▸ EXCERPTED PASSAGE:
*** Begin section ***
The whole test suite (55 passing, 2 phased skips) runs in under 10 seconds on a CPU.

Get started

The project lives under cascade-lm/ in the repository. After cloning:

cd cascade-lm
python scripts/check_scaffold.py        # verify all 58 scaffold files present
python cascade/attention_reference.py   # 4 PASS lines — the correctness oracle
python -m pytest tests/ -q              # 55 passed, 2 skipped

To set up a Python environment:

uv venv --python 3.11
uv pip install -e ".[dev]"
# On a GPU box, also:
uv pip install -e ".[gpu]"              # adds flash-attn and triton

Status

Phase-by-phase completion state.
Phase	Status	Headline result
0 — Bootstrap	complete	58-file scaffold; 13 lit notes
1 — Pretrain wiring (CPU)	complete	Smoke train 9.52 → 1.22 (7.81×)
1 — Pretrain training	needs GPU	Train nano on 200M FineWeb-Edu tokens
2 — Cache + denoise	complete	Multi-layer cache equivalence 1.57e-15
3 — Adaptive K (CPU)	complete	Monotone-K Spearman 1.000
3 — Adaptive K (real corpus)	needs trained model	λ sweep, MMLU preservation
4 — AR-to-CASCADE distillation	needs teacher	Qwen-2.5-7B continued pretrain (~150B tokens)
5 — Scaling + ablations	deferred	Pareto frontier, scaling laws
6 — Paper + release	deferred	Manuscript + repro script

Citing

If you build on CASCADE, please cite the foundational works it descends from — at minimum, BD3-LM (Arriola et al. ICLR 2025) and LLaDA (Nie et al. 2025). See the lit notes for the canonical reference set. A CASCADE citation block will appear here once Phase 5/6 produces a paper.
*** End section ***
▸ LISTED ENTRIES:
*** Begin section ***
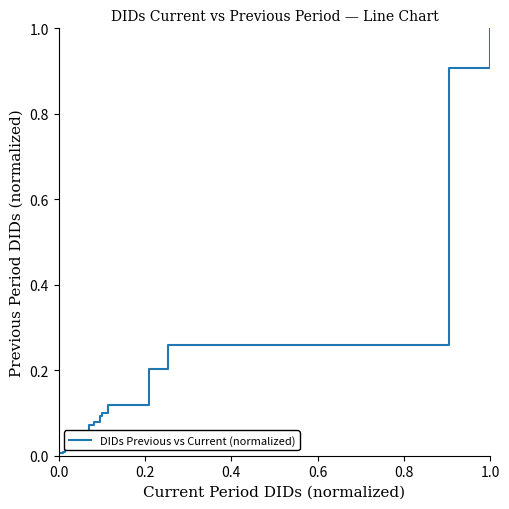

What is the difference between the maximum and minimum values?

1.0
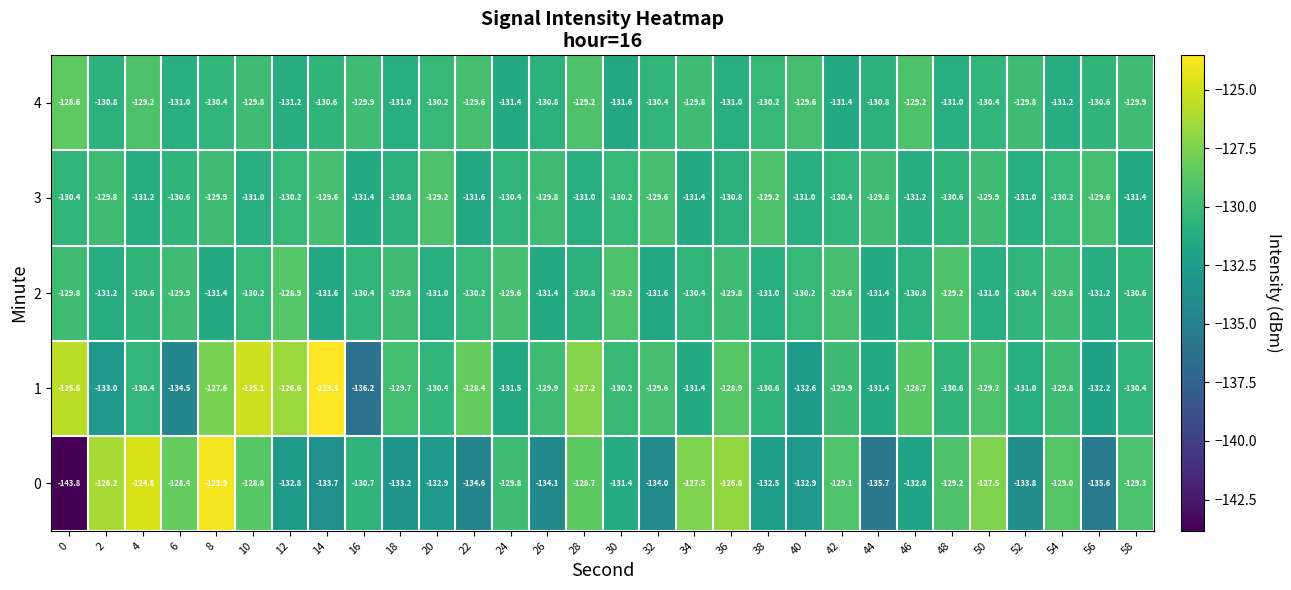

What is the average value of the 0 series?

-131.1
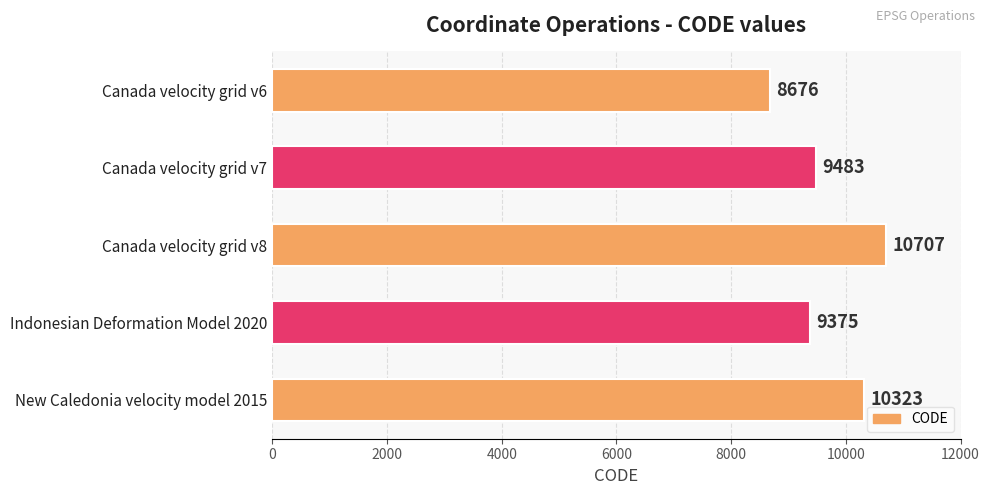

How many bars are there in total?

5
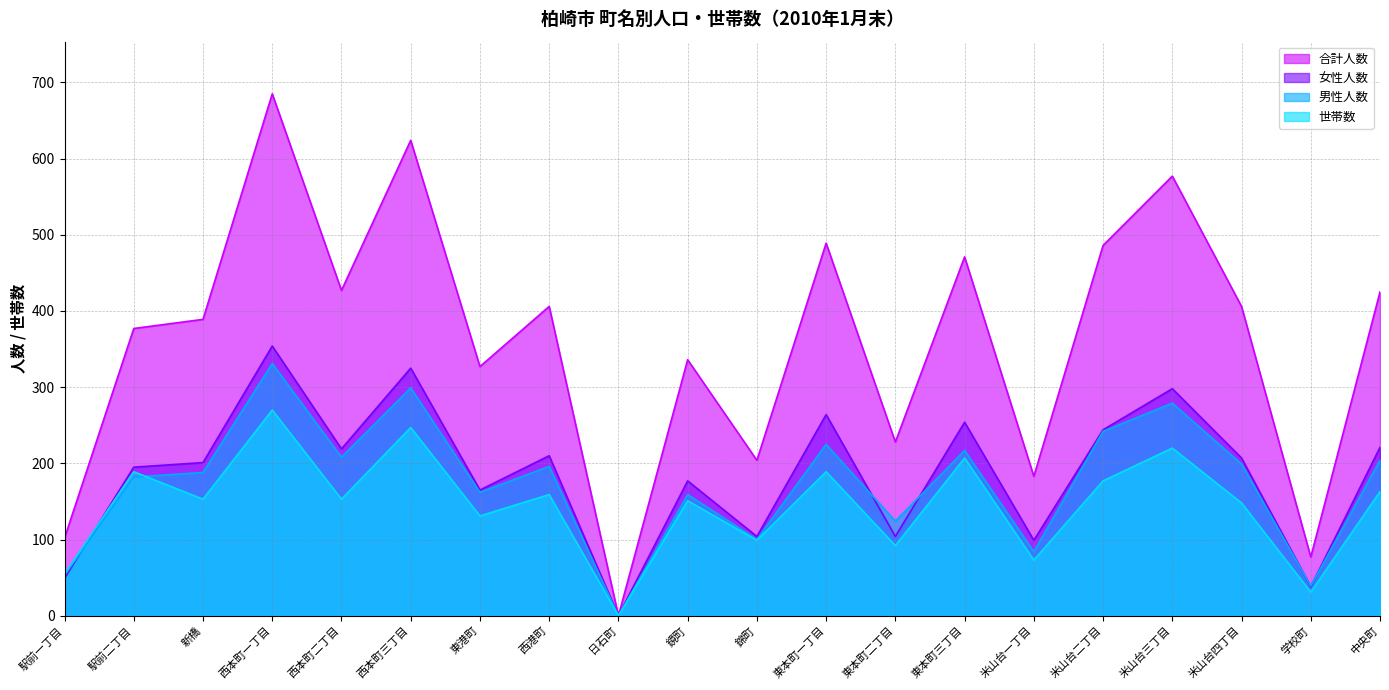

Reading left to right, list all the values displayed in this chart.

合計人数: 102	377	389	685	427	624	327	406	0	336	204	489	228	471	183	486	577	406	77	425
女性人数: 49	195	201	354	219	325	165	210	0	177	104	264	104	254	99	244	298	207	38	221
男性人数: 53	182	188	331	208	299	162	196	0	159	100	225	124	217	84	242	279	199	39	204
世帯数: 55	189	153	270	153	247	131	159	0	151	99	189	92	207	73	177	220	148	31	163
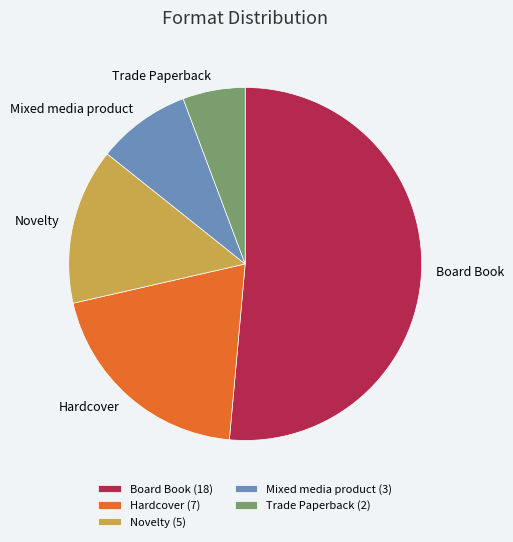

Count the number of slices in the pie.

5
*** End section ***
▸ REQUIRED WORK:
A: Can you echo the part of the CASCADE project page that opens with the words containing "Phase-by-phase completion state." and closes with "9.52 → 1.22 (7.81×)"?
B: How would you translate this sentence from the CASCADE project page into Spanish: "A CASCADE citation block will appear here once Phase 5/6 produces a paper."

▸ SOLUTIONS BELOW:
A:
Phase-by-phase completion state.
Phase	Status	Headline result
0 — Bootstrap	complete	58-file scaffold; 13 lit notes
1 — Pretrain wiring (CPU)	complete	Smoke train 9.52 → 1.22 (7.81×)

B: Aquí aparecerá un bloque de cita de CASCADE una vez que la Fase 5/6 produzca un artículo.